SRV was already moving away from the raw blues he started with into jazzier territory when that chopper went down.
Roy Buchanan had flashes of brilliance, but managed to sabotage his career every time he got nearly famous.
Then there are those who make a name for cranking it out fast and loud but still basically copying their heroes; and here I put Bonamassa alongside Gary Moore; good but nothing new.
The point is some of us have heard it all before so many times and there will only be so many licks you can pull out of a pentatonic scale (however fast, or loud) before it gets repetitive; so while a young impressionable fan may think Bonamassa is doing something special, I have yet to hear him play one original idea in all of his recycled 'blues-by-numbers'.
No thanks, I'll dig out my Johnny Guitar Watson or Albert Collins records or JJ Cale for the lighter blues and Texas Flood when I am in the mood to turn it up.
As for his guitars?
Many big name players have collected guitars over the years and yes, as tools of the trade they are probably tax deductable, unlike Clapton's Ferraris, but at least when he gets bored he can, like Eric (and Dave Gilmour) did recently, sell some off for charity.
I think your whole post is on the money, except this part. Joe’s audience is older than 40. These links have pictures of his concert audiences, and you can see similar age represented if you tune in when PBS airs one of his concerts (or look on YouTube). https://www.gigwise.com/news/108732/joe-bonamassa-takes-on-bouncer
Ok sorry I’m late, had to make the popcorn.
Now, I’m in before the lock.
I’d have half the gear and a couple more ferraris and Lambos. Then again I’ve always wanted a Koenigsegg, Regera anyone?
Wait wait - I wasn't begrudging him. He can do what he likes with his money. I was just speculating that to have a collection of guitars that rivals Norm's Rare Guitars, you'd need a lot of cash sitting around. And he's not the mega-celebrity broadly speaking that I'd assume is rolling in millions, at least not if playing music is his primary means of support.
Post #3 + popcorn = everything you need to know.
I don't judge Joe B. I've seen enough including his interviews and his background to know that he deserves my respect, gratitude, and latitude.
Re: the collection, not much different than collecting a vault full of rare coins you can never spend, or a room full of expensive jewelry you can never wear out of the house, or a warehouse full of cars you will never drive, etc.etc.etc.....
Yeah. I’m just not a fan.
I know what you mean, but I can hear plenty of soul (or whatever you want to call it) in this
As has been stated several times, Bonamassa has been horse-trading guitars since he was a boy. His father owned a music store.
You may be right about that age thing then, sorry, I have been so underwhelmed by Bonamassa's playing that I have never wanted to go to a show.
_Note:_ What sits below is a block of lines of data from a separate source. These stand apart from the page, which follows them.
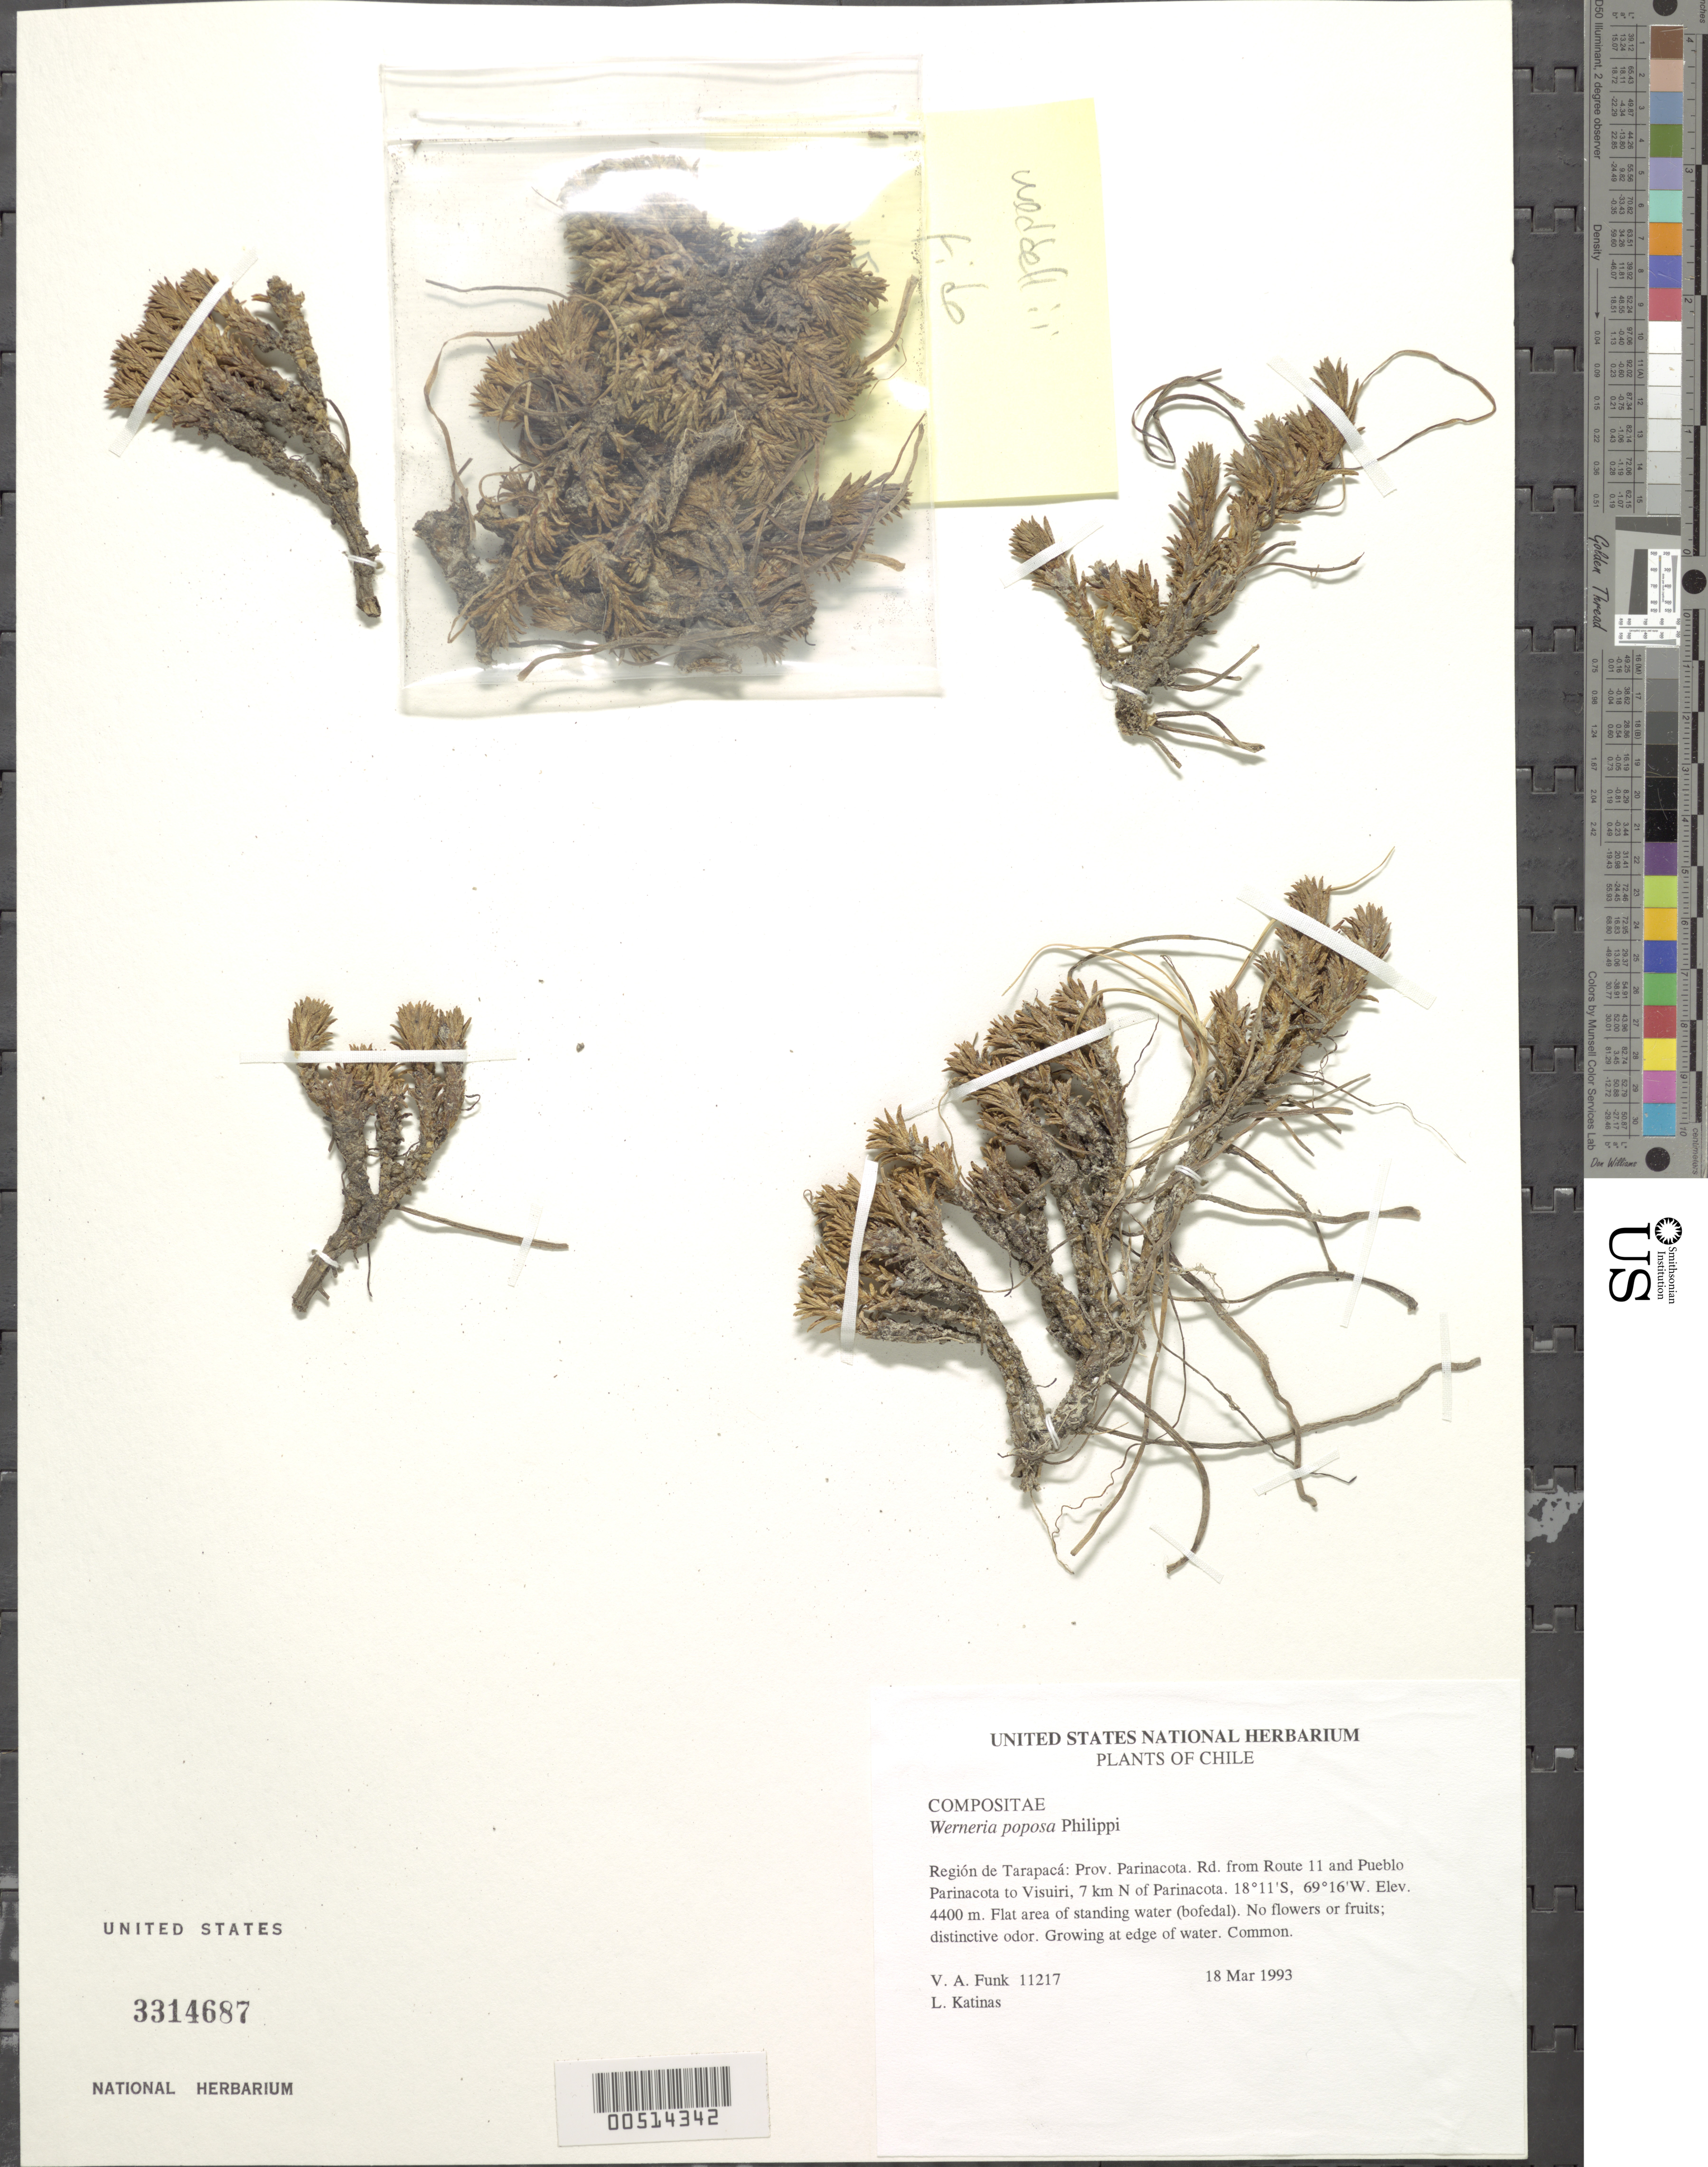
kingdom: Plantae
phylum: Tracheophyta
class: Magnoliopsida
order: Asterales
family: Asteraceae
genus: Xenophyllum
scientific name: Xenophyllum weddellii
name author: (Phil.) V.A. Funk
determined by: Funk, Vicki A., (BOT), Smithsonian Institution - National Museum of Natural History (UNITED STATES)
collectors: E. Werdermann & L. Katinas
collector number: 11217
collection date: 1993-03-18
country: Chile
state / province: Tarapacá (I)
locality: Parinacota, Rd. from Route 11 and Pueblo Parinacota to Visuiri, 7 km N of Parinacota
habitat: Flat area of standing water (bofedal). Growing at edge of water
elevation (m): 4400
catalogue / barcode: US 3314687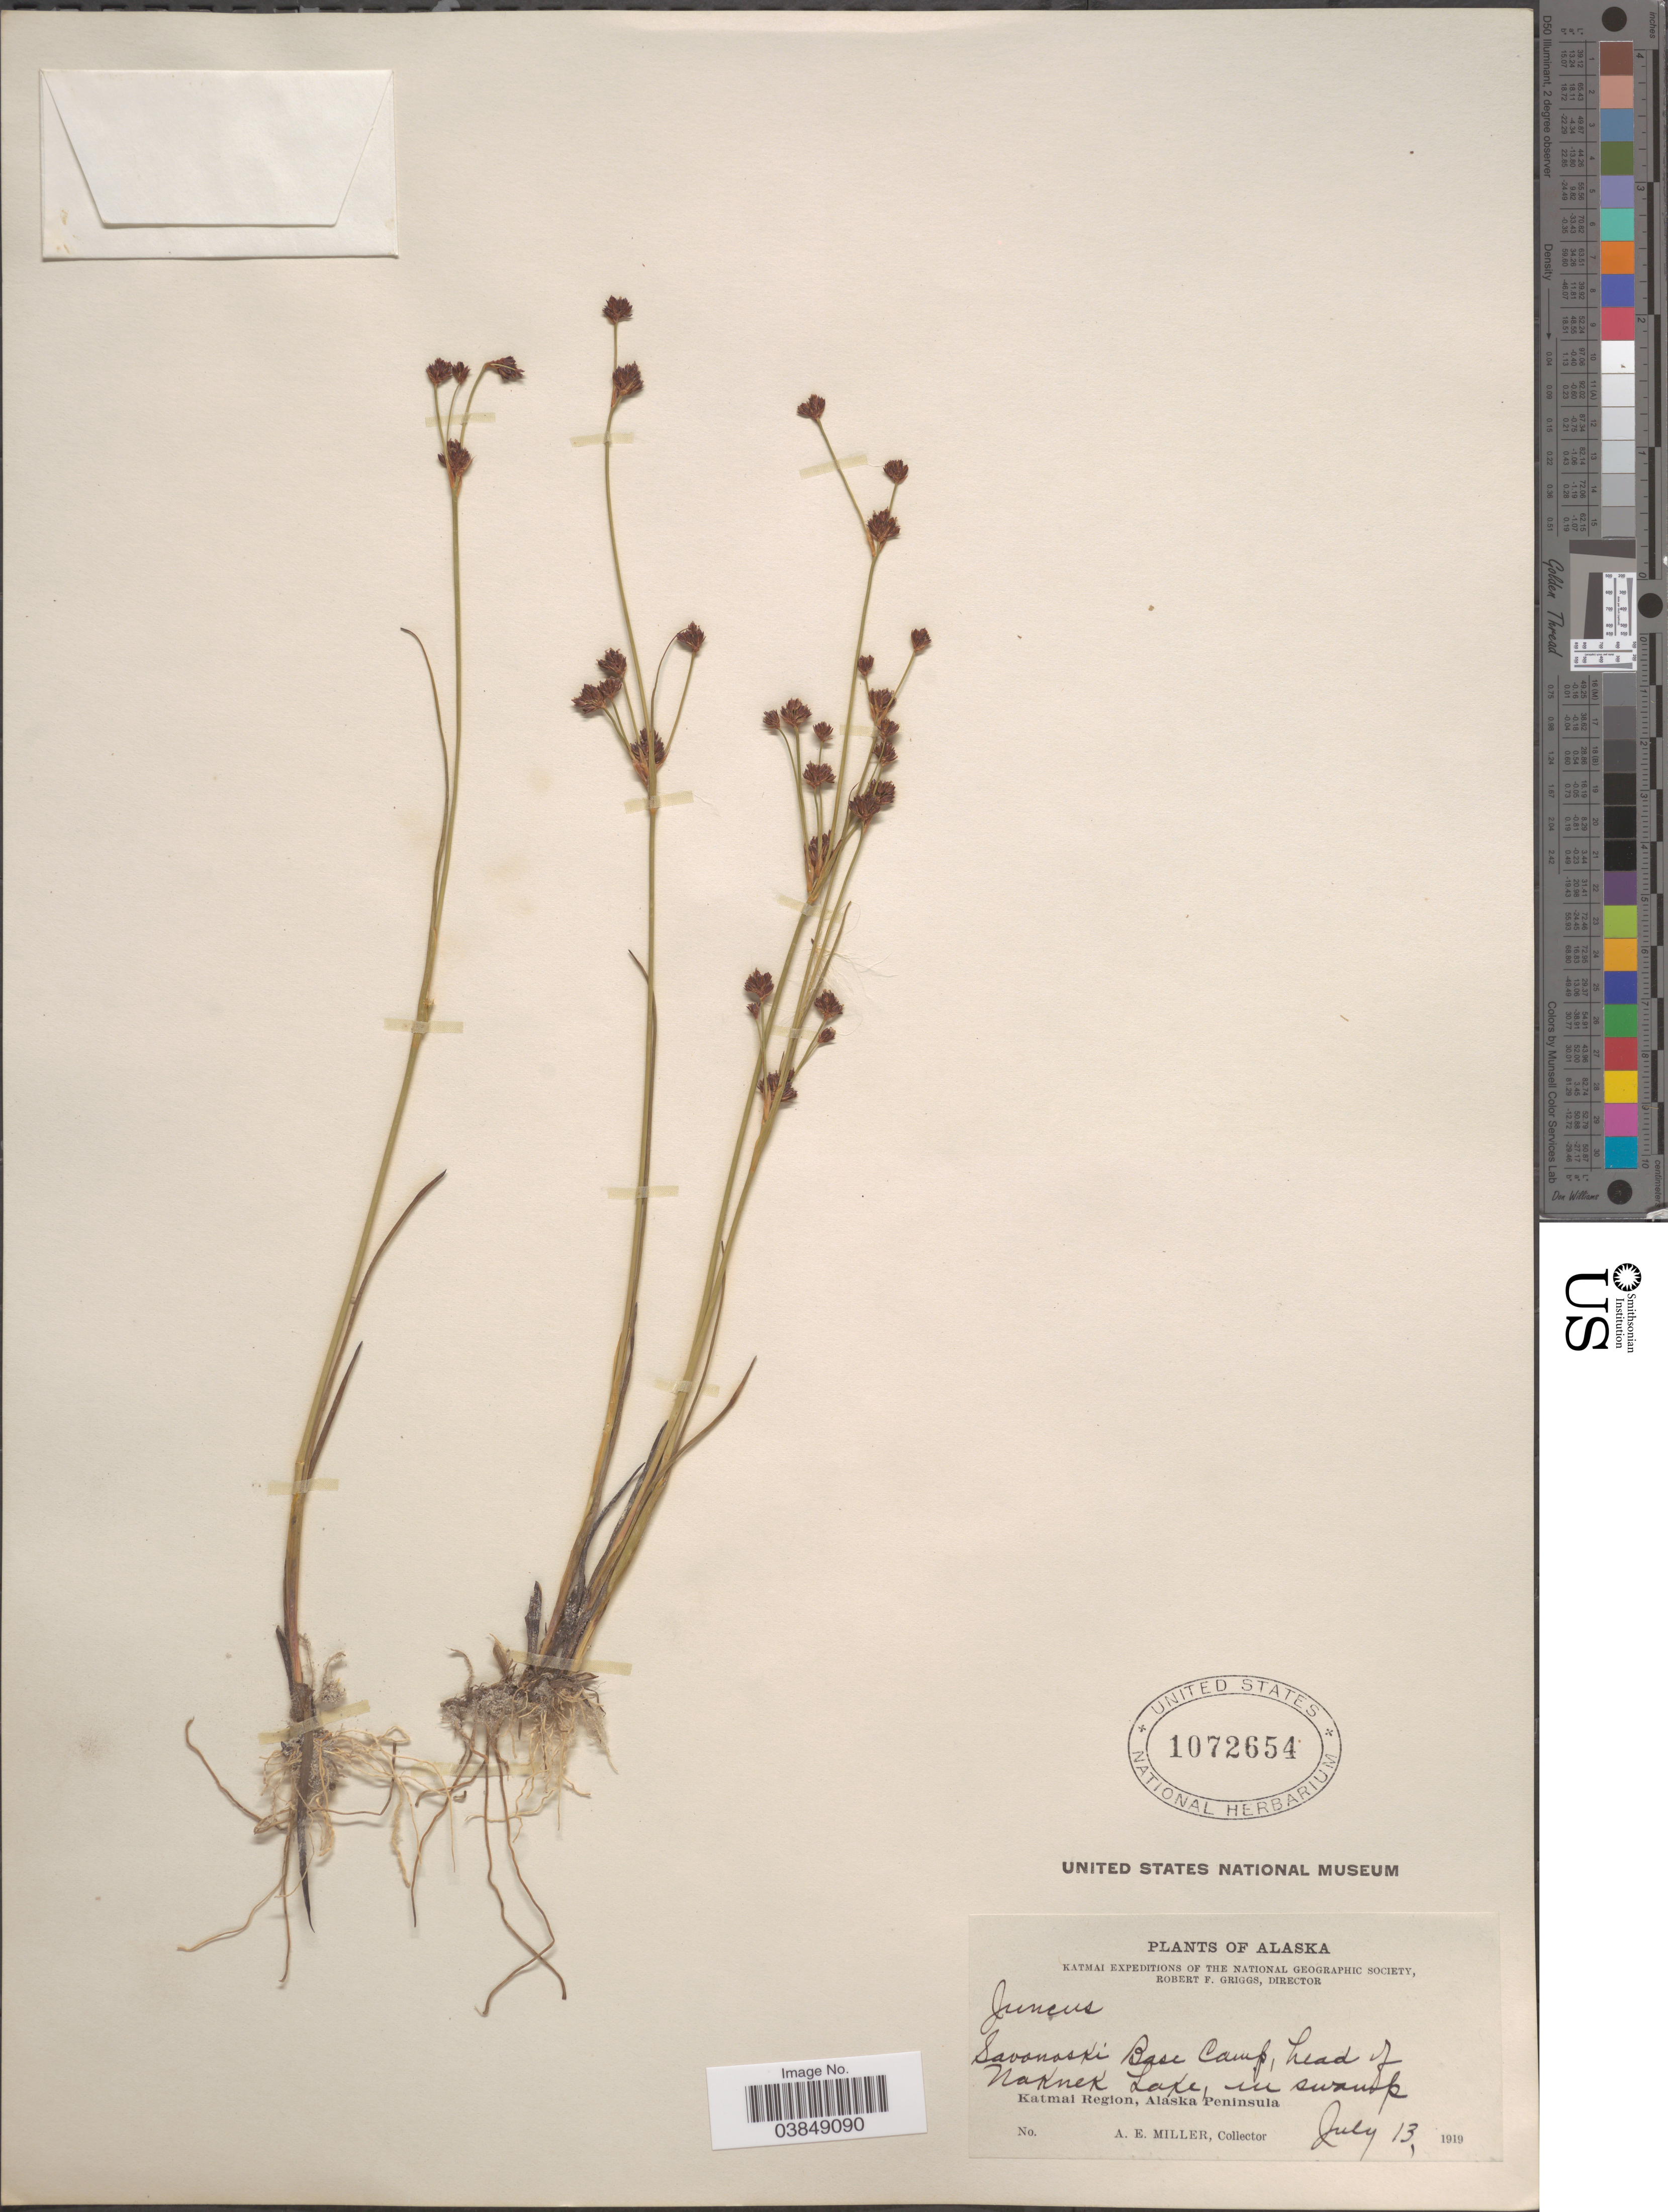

But I guess there are enough then of the second category I mentioned, the ones who for lack of anyone else in town this week will still think they are getting some 'real' blues. Rather like as the Beatles or the Eagles are no longer touring, the tribute bands will still draw a crowd.
Wow. I gave up on this thread after about page 2.
I admire his knowledge and passion for vintage guitars. I've learned a few things from his videos.
His dedication to preserving and promoting the legacy of the classic blues and blues-rock players on whose shoulders he stands, is admirable.
His playing impresses me to no end, but rarely moves me.
I skipped directly to the end, here, didn't read the stuff in between, and ... I still feel dirty.
Sometimes too many notes, ha ha ha!
Seriously though, what's to complain about. Joe plays a lot of the gear. I like that.